Das funktionierende Gesundheitswesen werde mutwillig aufs Spiel gesetzt, um den Einfluss der Arbeitnehmer-Vertretungen zurückzudrängen und die Macht der Unternehmer und der Regierenden zu stärken, ist OÖ AK-Präsident Dr. Johann Kalliauer überzeugt. „Die vom Bundeskanzler zum größten Reformprojekt in der Geschichte Österreichs stilisierte Zusammenlegung der SV-Träger entwickelt sich zum größten Angriff auf Arbeitnehmer in der Zweiten Republik.“ Was die Regierung vorgestellt habe, sei unprofessionell, mache aus neun Kassen zehn, lasse letztlich Leistungskürzungen befürchten und verschleiere die Kontrolle und die Transparenz für die Versicherten, kritisiert AK-Präsidentin Renate Anderl.
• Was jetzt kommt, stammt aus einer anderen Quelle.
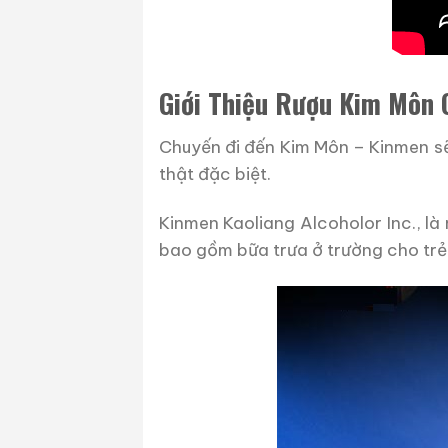
Giới Thiệu Rượu Kim Môn 
Chuyến đi đến Kim Môn – Kinmen sẽ
thật đặc biệt.
Kinmen Kaoliang Alcoholor Inc., l
bao gồm bữa trưa ở trường cho trẻ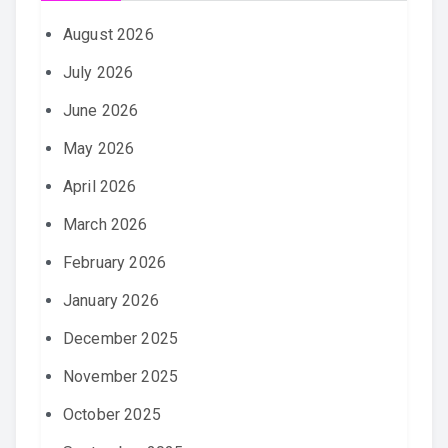
August 2026
July 2026
June 2026
May 2026
April 2026
March 2026
February 2026
January 2026
December 2025
November 2025
October 2025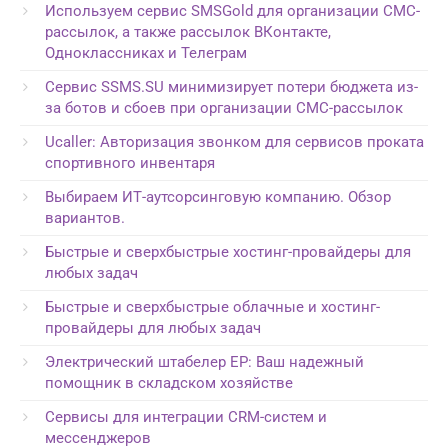
Используем сервис SMSGold для организации СМС-
рассылок, а также рассылок ВКонтакте,
Одноклассниках и Телеграм
Сервис SSMS.SU минимизирует потери бюджета из-
за ботов и сбоев при организации СМС-рассылок
Ucaller: Авторизация звонком для сервисов проката
спортивного инвентаря
Выбираем ИТ-аутсорсинговую компанию. Обзор
вариантов.
Быстрые и сверхбыстрые хостинг-провайдеры для
любых задач
Быстрые и сверхбыстрые облачные и хостинг-
провайдеры для любых задач
Электрический штабелер EP: Ваш надежный
помощник в складском хозяйстве
Сервисы для интеграции CRM-систем и
мессенджеров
Kein Konzern, kein großes Unternehmen würde eine umfassende Reform so angehen. „Es reicht nicht, einer Organisation einen neuen Mantel zu verpassen, sondern es bedarf einer fundierten Analyse über die Prozesse und die Leistungen. Das geht aber nur mit intensiver Detailarbeit und nicht mit Überschriften“, sagt Anderl.